Gallivan J P, Dougherty D A
Division of Chemistry and Chemical Engineering, California Institute of Technology, Pasadena, CA 91125, USA.
Proc Natl Acad Sci U S A. 1999 Aug 17;96(17):9459-64. doi: 10.1073/pnas.96.17.9459.
Cation-pi interactions in protein structures are identified and evaluated by using an energy-based criterion for selecting significant sidechain pairs.

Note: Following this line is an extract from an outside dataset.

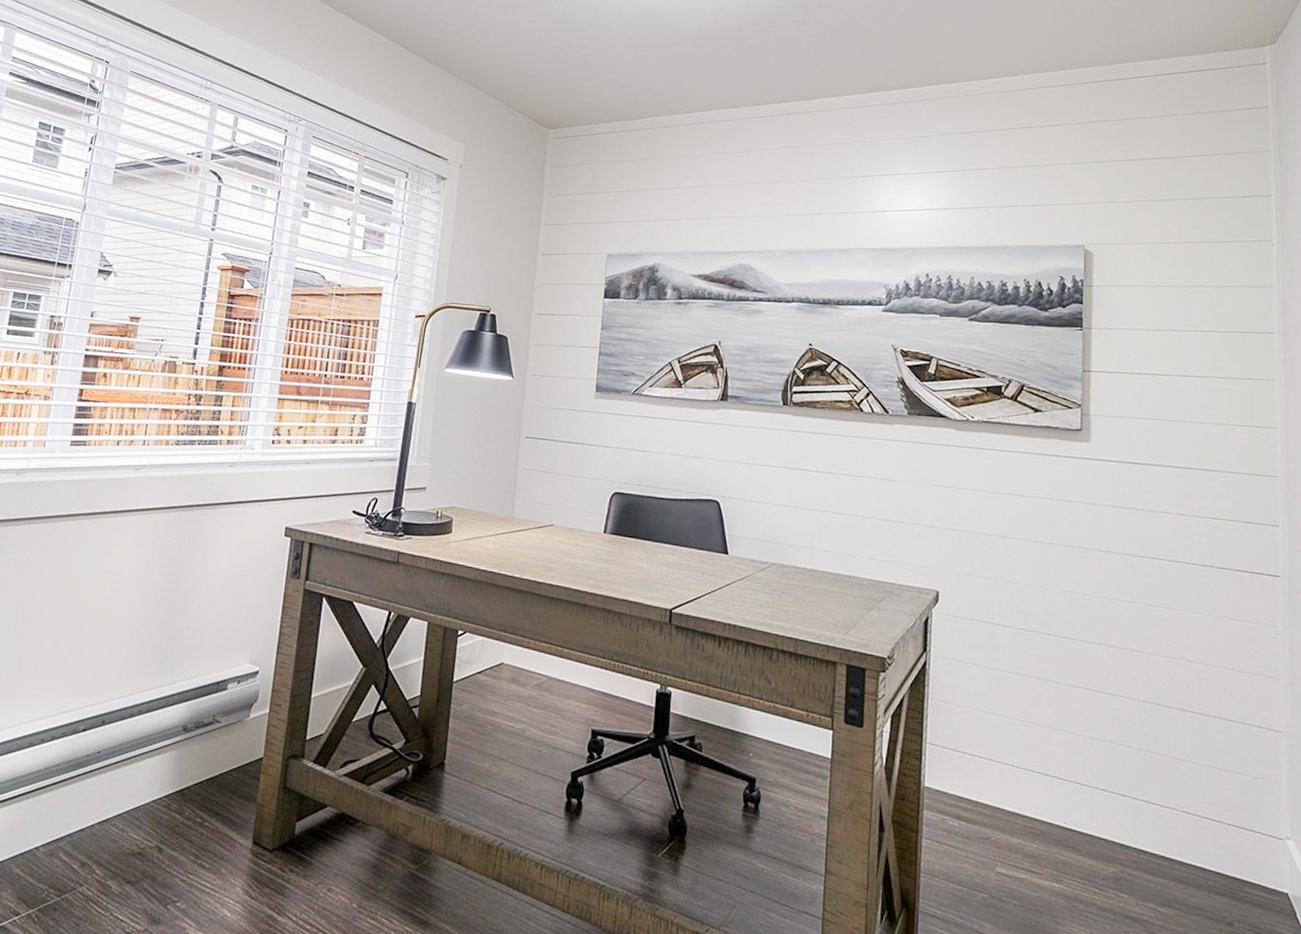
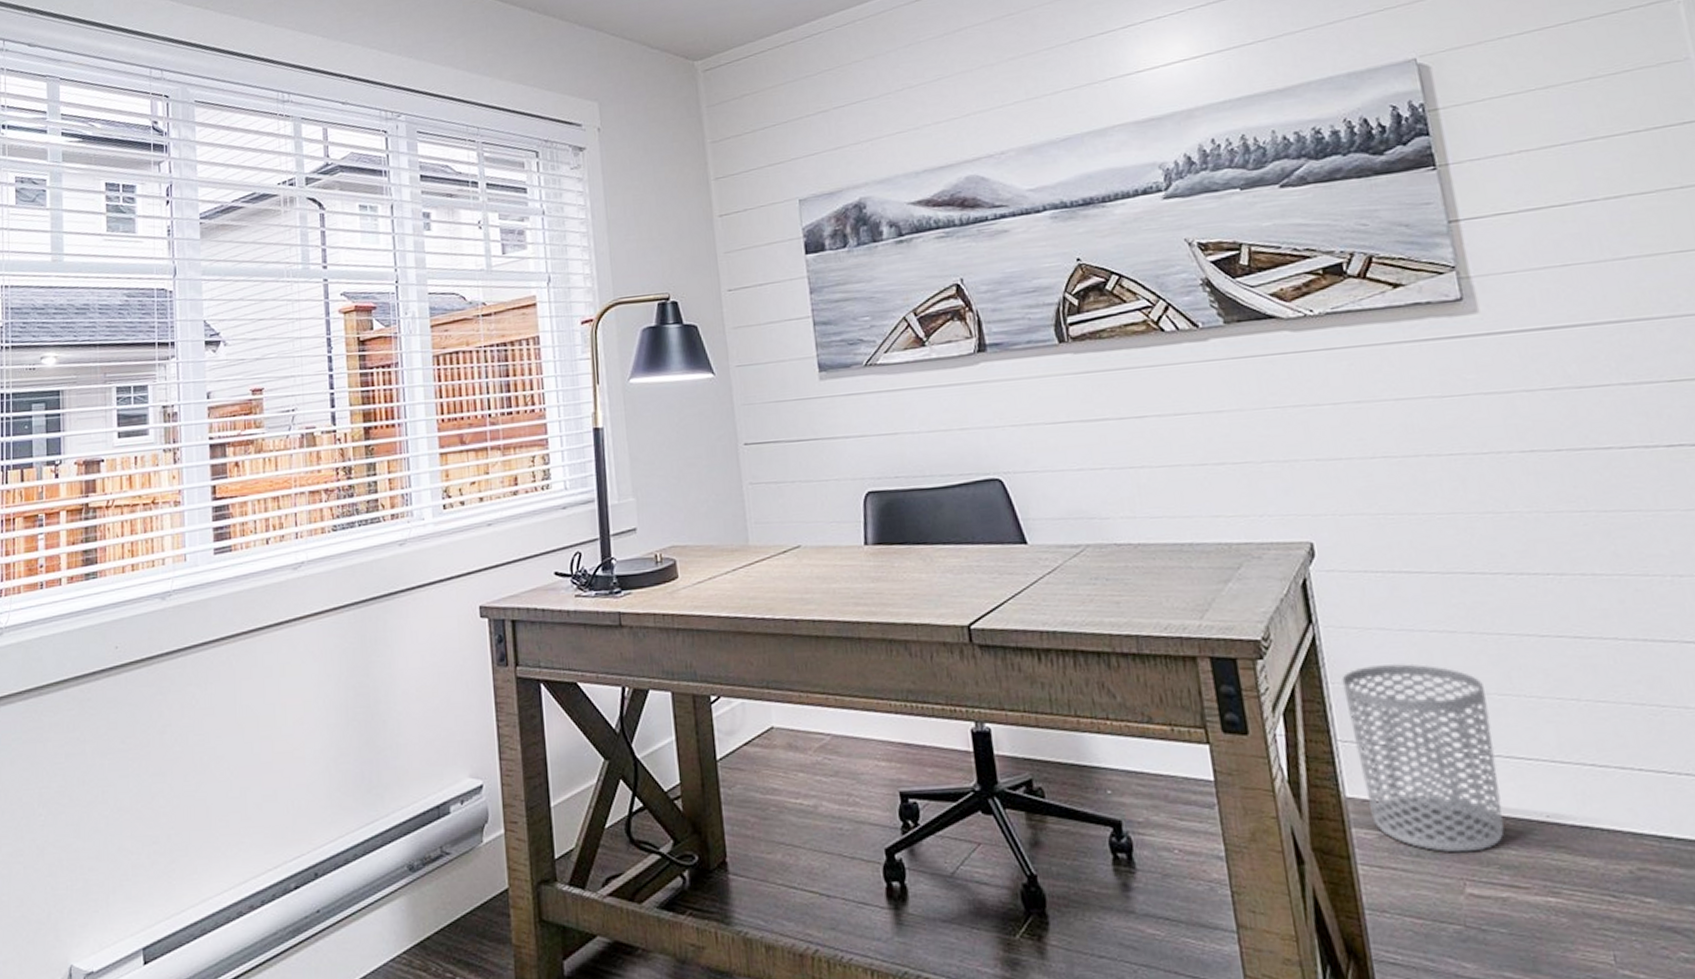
waste bin: none [938,690,1039,842] -> present [1342,663,1505,853]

Cation-pi interactions are found to be common among structures in the Protein Data Bank, and it is clearly demonstrated that, when a cationic sidechain (Lys or Arg) is near an aromatic sidechain (Phe, Tyr, or Trp), the geometry is biased toward one that would experience a favorable cation-pi interaction. The sidechain of Arg is more likely than that of Lys to be in a cation-pi interaction. Among the aromatics, a strong bias toward Trp is clear, such that over one-fourth of all tryptophans in the data bank experience an energetically significant cation-pi interaction.
通过使用基于能量的标准来选择重要的侧链对,从而识别和评估蛋白质结构中的阳离子-π相互作用。研究发现,阳离子-π相互作用在蛋白质数据库的结构中很常见,并且清楚地表明,当一个阳离子侧链(赖氨酸或精氨酸)靠近一个芳香族侧链(苯丙氨酸、酪氨酸或色氨酸)时,其几何结构倾向于会经历有利的阳离子-π相互作用的那种。与赖氨酸相比,精氨酸的侧链更有可能参与阳离子-π相互作用。在芳香族氨基酸中,对色氨酸的强烈偏好很明显,以至于数据库中超过四分之一的色氨酸都经历了能量上显著的阳离子-π相互作用。